═════ ENTRIES SUPPLIED ═════

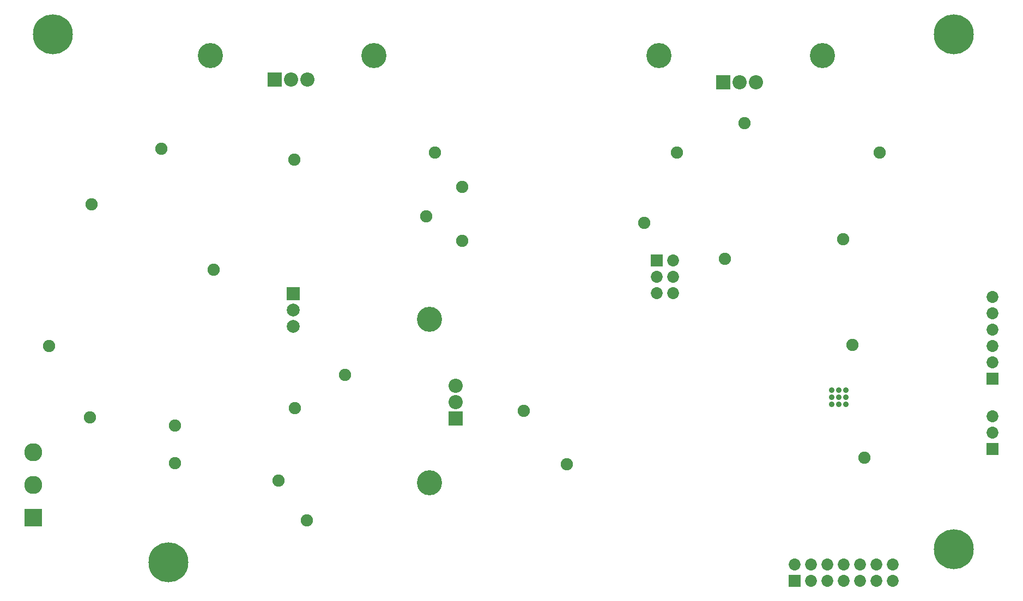
<source format=gbs>
G04 Layer_Color=16711935*
%FSLAX44Y44*%
%MOMM*%
G71*
G01*
G75*
%ADD143C,6.2032*%
%ADD144C,3.9032*%
%ADD145C,2.2032*%
%ADD146R,2.2032X2.2032*%
%ADD147C,2.0032*%
%ADD148R,2.0032X2.0032*%
%ADD149C,1.9032*%
%ADD150R,2.2032X2.2032*%
%ADD151C,1.8532*%
%ADD152R,1.8532X1.8532*%
%ADD153C,2.8032*%
%ADD154R,2.8032X2.8032*%
%ADD155R,1.8532X1.8532*%
%ADD156C,0.9032*%
D143*
X530000Y530000D02*
D03*
X1750000Y550000D02*
D03*
Y1350000D02*
D03*
X350000D02*
D03*
D144*
X595000Y1317000D02*
D03*
X849000D02*
D03*
X1546000D02*
D03*
X1292000D02*
D03*
X935000Y907400D02*
D03*
Y653400D02*
D03*
D145*
X745400Y1280000D02*
D03*
X720000D02*
D03*
X1417000Y1276000D02*
D03*
X1442400D02*
D03*
X976000Y778400D02*
D03*
Y803800D02*
D03*
D146*
X694600Y1280000D02*
D03*
X1391600Y1276000D02*
D03*
D147*
X724000Y896200D02*
D03*
Y921600D02*
D03*
D148*
Y947000D02*
D03*
D149*
X600000Y984000D02*
D03*
X408000Y755000D02*
D03*
X344000Y866000D02*
D03*
X804000Y821000D02*
D03*
X726000Y769000D02*
D03*
X930000Y1067000D02*
D03*
X944000Y1166000D02*
D03*
X725000Y1155000D02*
D03*
X518750Y1172500D02*
D03*
X1082000Y765000D02*
D03*
X1269000Y1057000D02*
D03*
X1149000Y682000D02*
D03*
X986000Y1029600D02*
D03*
X986000Y1113000D02*
D03*
X1394000Y1001000D02*
D03*
X1320000Y1166000D02*
D03*
X1425000Y1212000D02*
D03*
X1635000Y1166000D02*
D03*
X1592750Y867750D02*
D03*
X1611000Y692500D02*
D03*
X410000Y1086000D02*
D03*
X540000Y742000D02*
D03*
Y684000D02*
D03*
X701000Y657000D02*
D03*
X745000Y595000D02*
D03*
X1578000Y1032000D02*
D03*
D150*
X976000Y753000D02*
D03*
D151*
X1810000Y757000D02*
D03*
Y731600D02*
D03*
X1314000Y948200D02*
D03*
X1288600D02*
D03*
X1314000Y973600D02*
D03*
X1288600D02*
D03*
X1314000Y999000D02*
D03*
X1578700Y526500D02*
D03*
Y501100D02*
D03*
X1553300Y526500D02*
D03*
Y501100D02*
D03*
X1527900Y526500D02*
D03*
Y501100D02*
D03*
X1502500Y526500D02*
D03*
X1604100Y501100D02*
D03*
Y526500D02*
D03*
X1629500Y501100D02*
D03*
Y526500D02*
D03*
X1654900Y501100D02*
D03*
Y526500D02*
D03*
X1810000Y840400D02*
D03*
Y865800D02*
D03*
Y891200D02*
D03*
Y916600D02*
D03*
Y942000D02*
D03*
D152*
Y706200D02*
D03*
X1288600Y999000D02*
D03*
X1810000Y815000D02*
D03*
D153*
X320000Y700800D02*
D03*
Y650000D02*
D03*
D154*
Y599200D02*
D03*
D155*
X1502500Y501100D02*
D03*
D156*
X1582500Y775000D02*
D03*
X1571500D02*
D03*
X1560500D02*
D03*
X1582500Y786000D02*
D03*
X1571500D02*
D03*
X1560500D02*
D03*
X1582500Y797000D02*
D03*
X1571500D02*
D03*
X1560500D02*
D03*
M02*

</source>
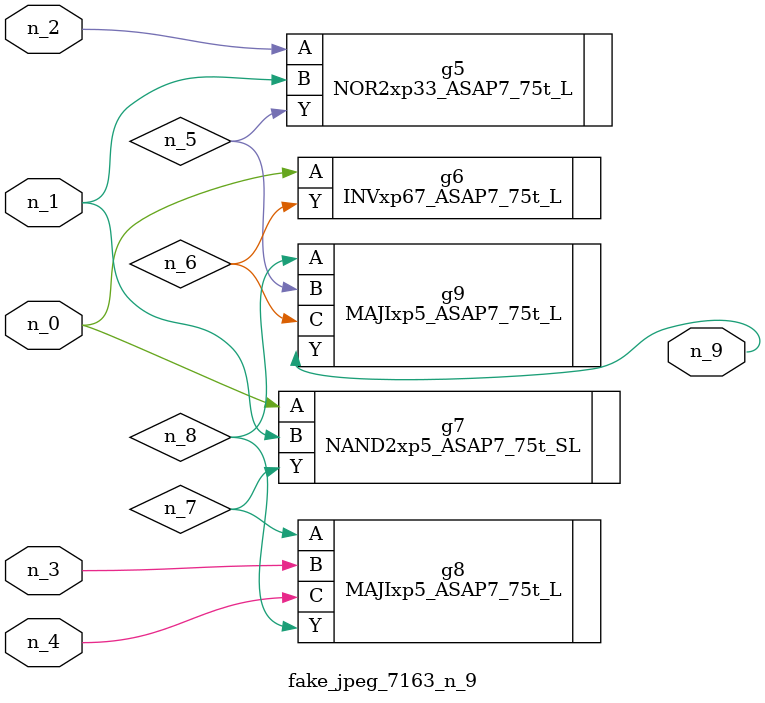
<source format=v>
module fake_jpeg_7163_n_9 (n_3, n_2, n_1, n_0, n_4, n_9);

input n_3;
input n_2;
input n_1;
input n_0;
input n_4;

output n_9;

wire n_8;
wire n_6;
wire n_5;
wire n_7;

NOR2xp33_ASAP7_75t_L g5 ( 
.A(n_2),
.B(n_1),
.Y(n_5)
);

INVxp67_ASAP7_75t_L g6 ( 
.A(n_0),
.Y(n_6)
);

NAND2xp5_ASAP7_75t_SL g7 ( 
.A(n_0),
.B(n_1),
.Y(n_7)
);

MAJIxp5_ASAP7_75t_L g8 ( 
.A(n_7),
.B(n_3),
.C(n_4),
.Y(n_8)
);

MAJIxp5_ASAP7_75t_L g9 ( 
.A(n_8),
.B(n_5),
.C(n_6),
.Y(n_9)
);


endmodule
</source>
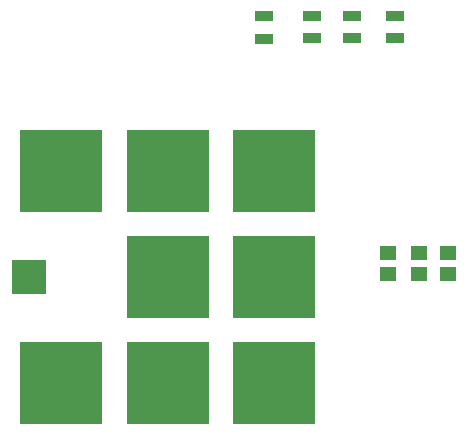
<source format=gtp>
G04*
G04 #@! TF.GenerationSoftware,Altium Limited,Altium Designer,22.0.2 (36)*
G04*
G04 Layer_Color=8421504*
%FSLAX25Y25*%
%MOIN*%
G70*
G04*
G04 #@! TF.SameCoordinates,E5DF6677-F1A3-40F0-8D4B-31E310C81F74*
G04*
G04*
G04 #@! TF.FilePolarity,Positive*
G04*
G01*
G75*
%ADD13R,0.06102X0.03740*%
%ADD14R,0.27559X0.27559*%
%ADD15R,0.11811X0.11811*%
%ADD16R,0.05709X0.04528*%
D13*
X138976Y170472D02*
D03*
Y162992D02*
D03*
X95361Y162893D02*
D03*
Y170373D02*
D03*
X111319Y162992D02*
D03*
Y170472D02*
D03*
X124606Y163091D02*
D03*
Y170571D02*
D03*
D14*
X98622Y48031D02*
D03*
X27756Y118898D02*
D03*
X63189Y48031D02*
D03*
Y83465D02*
D03*
Y118898D02*
D03*
X98622Y83465D02*
D03*
X27756Y48031D02*
D03*
X98622Y118898D02*
D03*
D15*
X16929Y83465D02*
D03*
D16*
X147000Y91500D02*
D03*
Y84413D02*
D03*
X156500Y91500D02*
D03*
Y84413D02*
D03*
X136500Y91587D02*
D03*
Y84500D02*
D03*
M02*

</source>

═════

WHAT YOU WILL DO: How many lines in the entries above include the string "input"? Please answer with that number and nothing more.

RESPONSE AREA: 5